→ **Saved data entries**
= Beginning of Section =

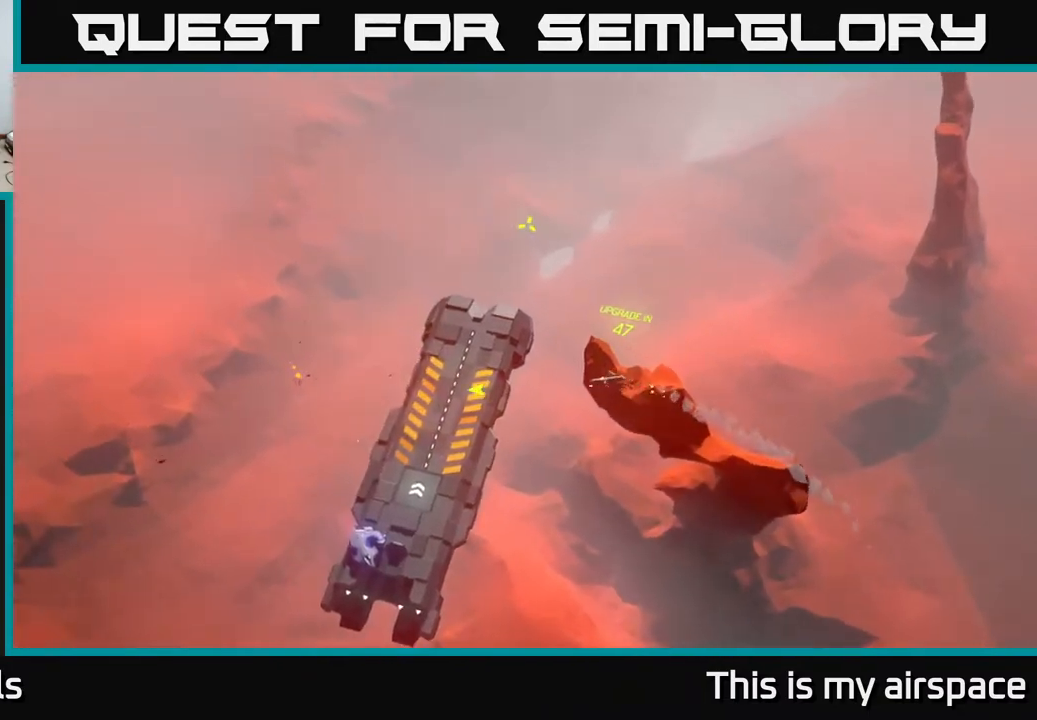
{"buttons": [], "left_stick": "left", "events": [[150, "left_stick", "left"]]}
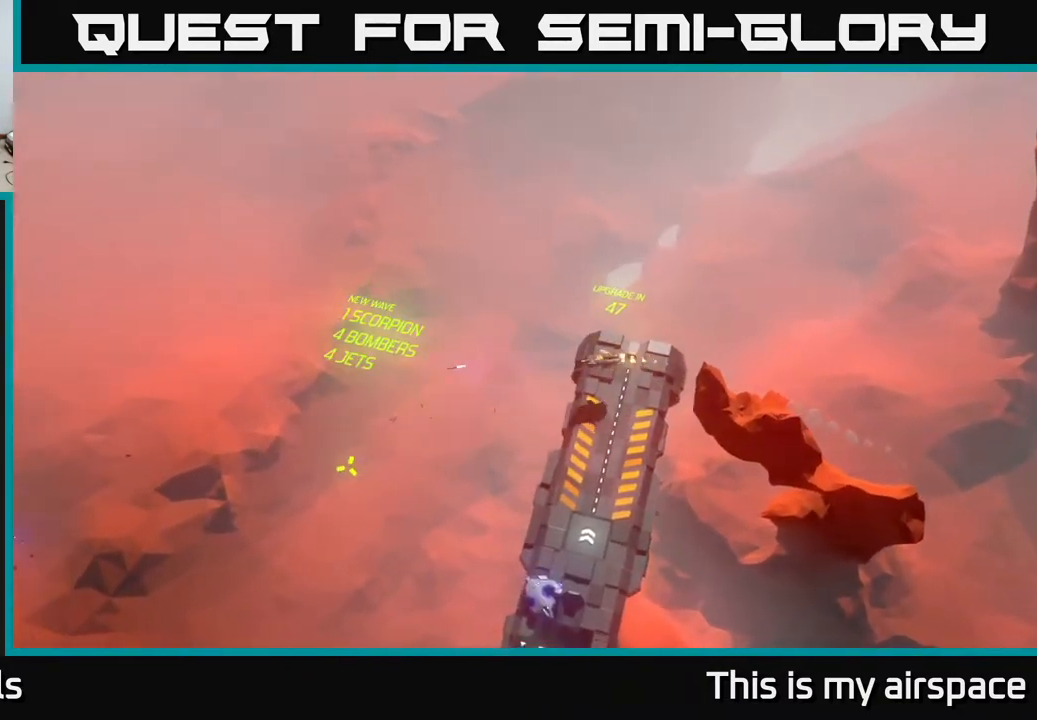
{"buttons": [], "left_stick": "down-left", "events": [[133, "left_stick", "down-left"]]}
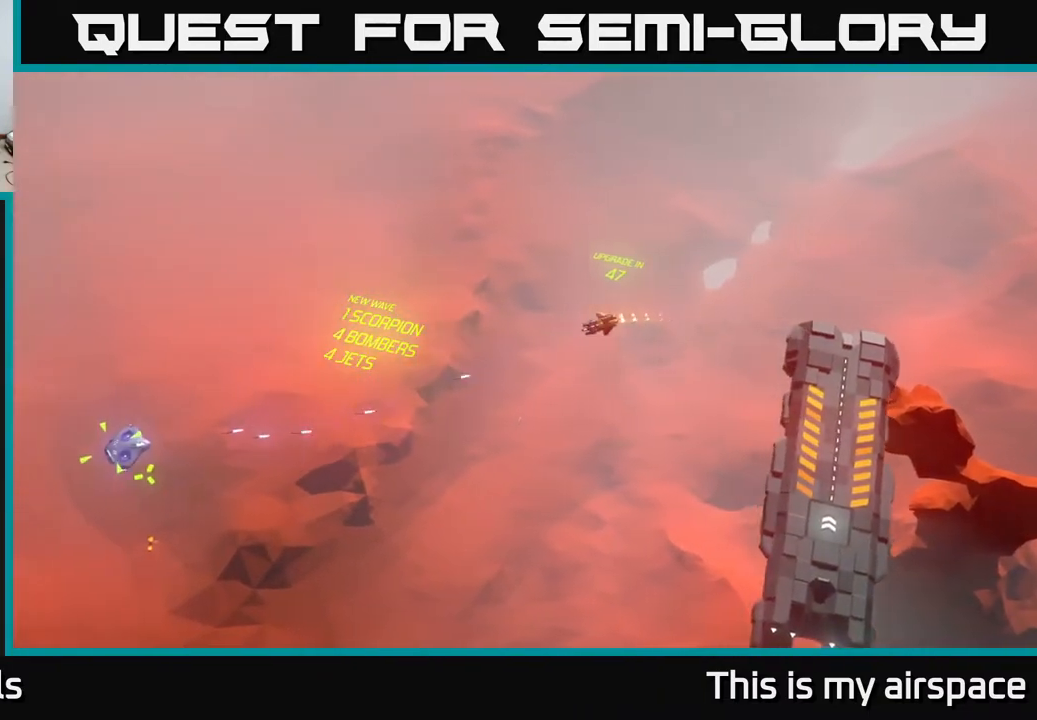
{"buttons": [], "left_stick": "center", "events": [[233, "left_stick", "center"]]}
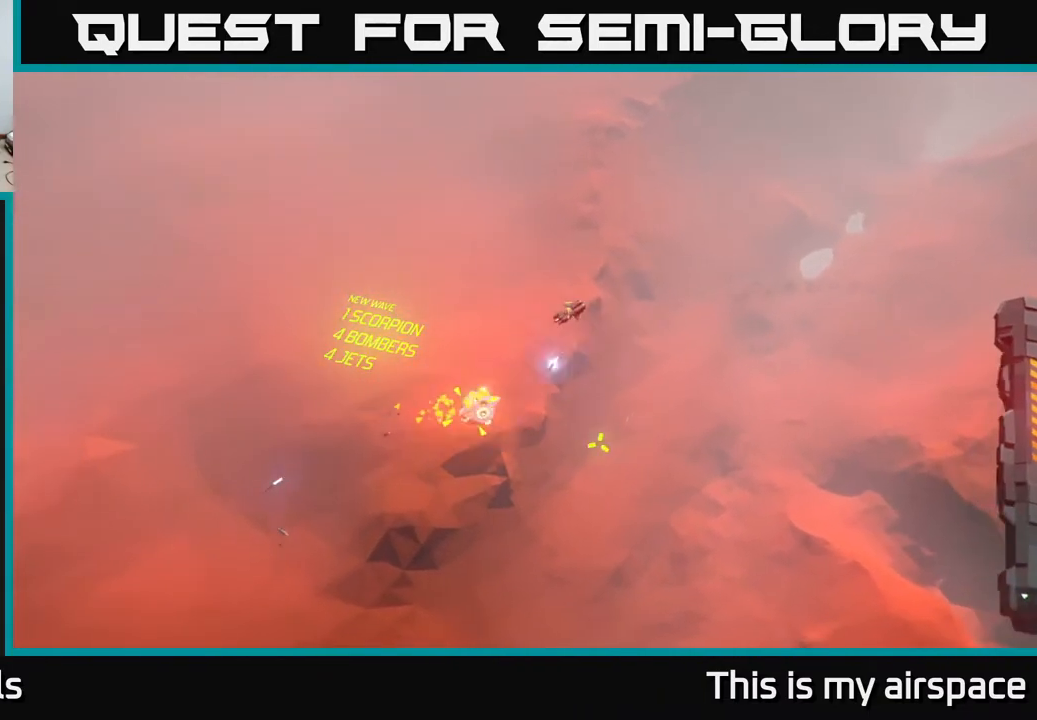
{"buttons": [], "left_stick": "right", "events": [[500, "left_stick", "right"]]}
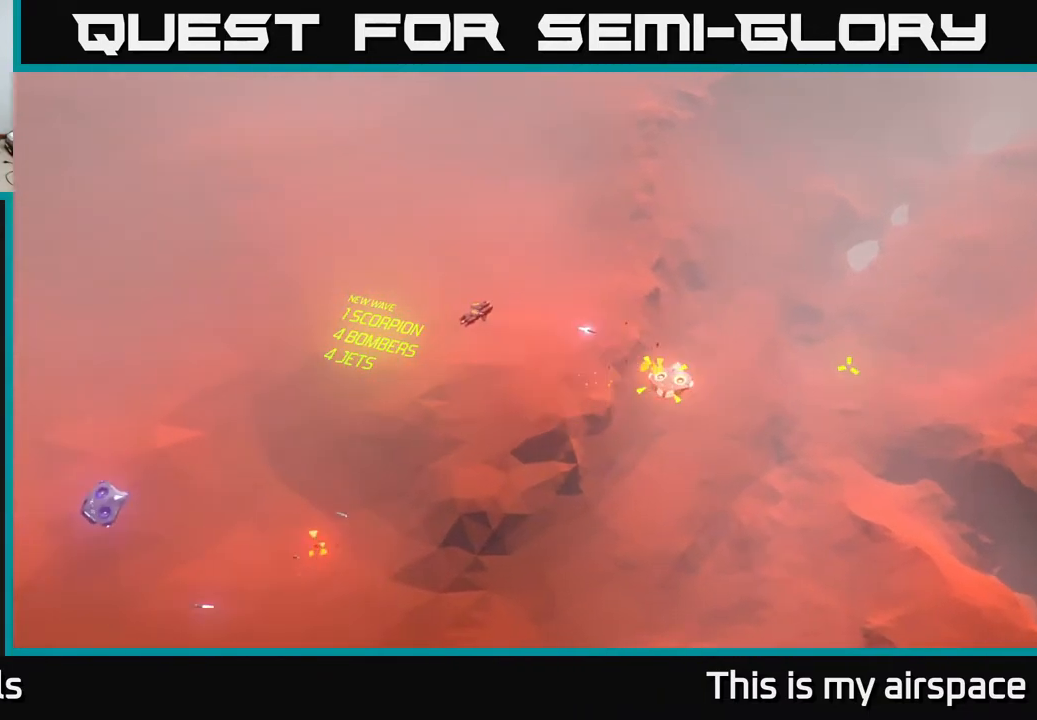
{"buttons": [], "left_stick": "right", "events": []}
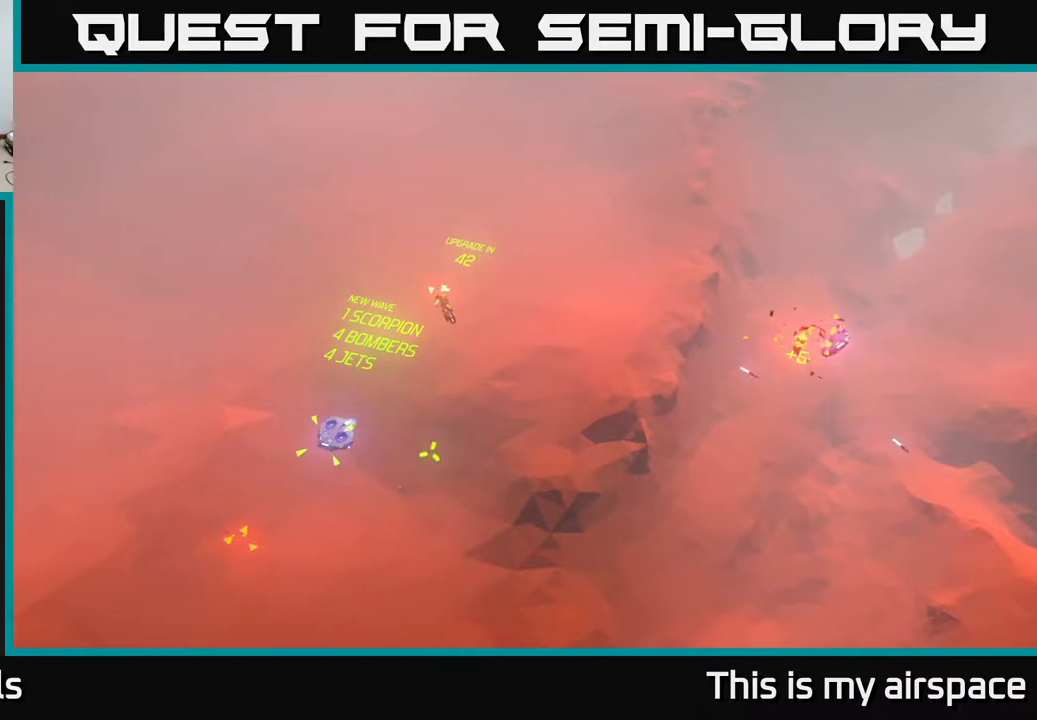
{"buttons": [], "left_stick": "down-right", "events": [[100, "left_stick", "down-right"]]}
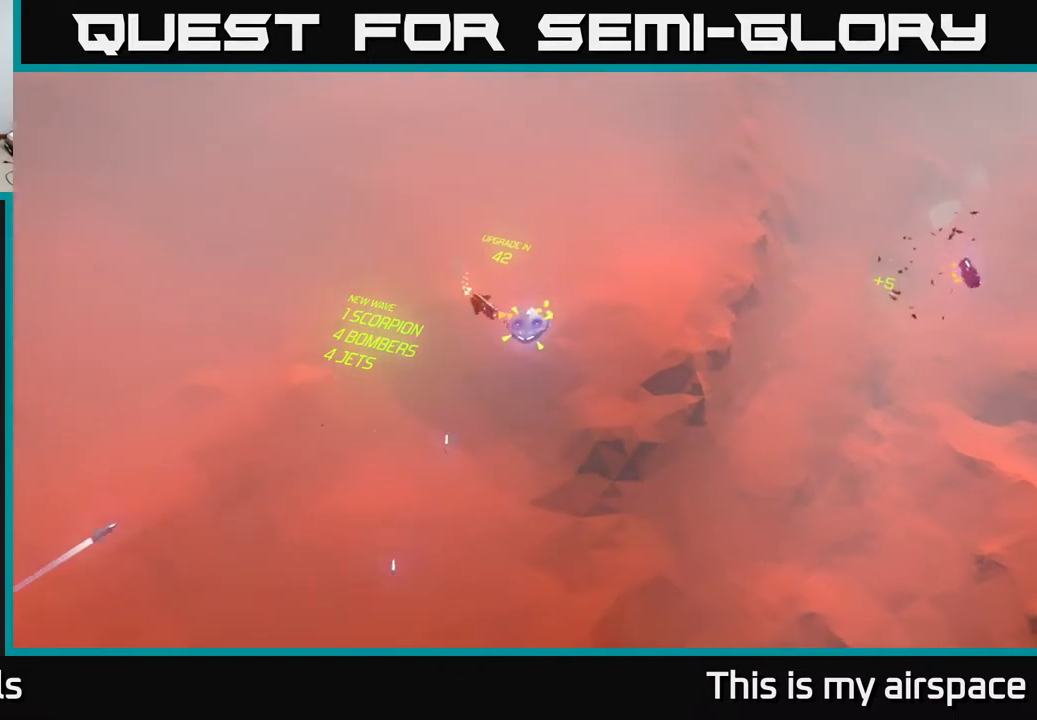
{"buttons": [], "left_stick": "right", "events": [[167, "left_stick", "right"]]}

= End of Section =

→ **WHAT YOU WILL DO**
Each line above should be written out again exactly, without any image.

→ **SOLVED EXERCISE**
{"buttons": [], "left_stick": "left", "events": [[150, "left_stick", "left"]]}
{"buttons": [], "left_stick": "down-left", "events": [[133, "left_stick", "down-left"]]}
{"buttons": [], "left_stick": "center", "events": [[233, "left_stick", "center"]]}
{"buttons": [], "left_stick": "right", "events": [[500, "left_stick", "right"]]}
{"buttons": [], "left_stick": "right", "events": []}
{"buttons": [], "left_stick": "down-right", "events": [[100, "left_stick", "down-right"]]}
{"buttons": [], "left_stick": "right", "events": [[167, "left_stick", "right"]]}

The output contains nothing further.